Content starts
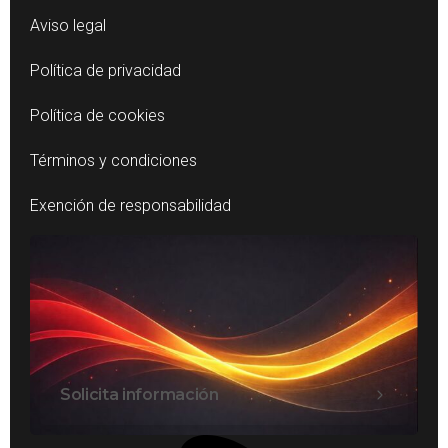
Aviso legal
Política de privacidad
Política de cookies
Términos y condiciones
Exención de responsabilidad
Solicita información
Content ends
● **What the task requires**
Looking at the records above, how many lines contain "Política"? Answer with the number alone.

● **Task solution**
2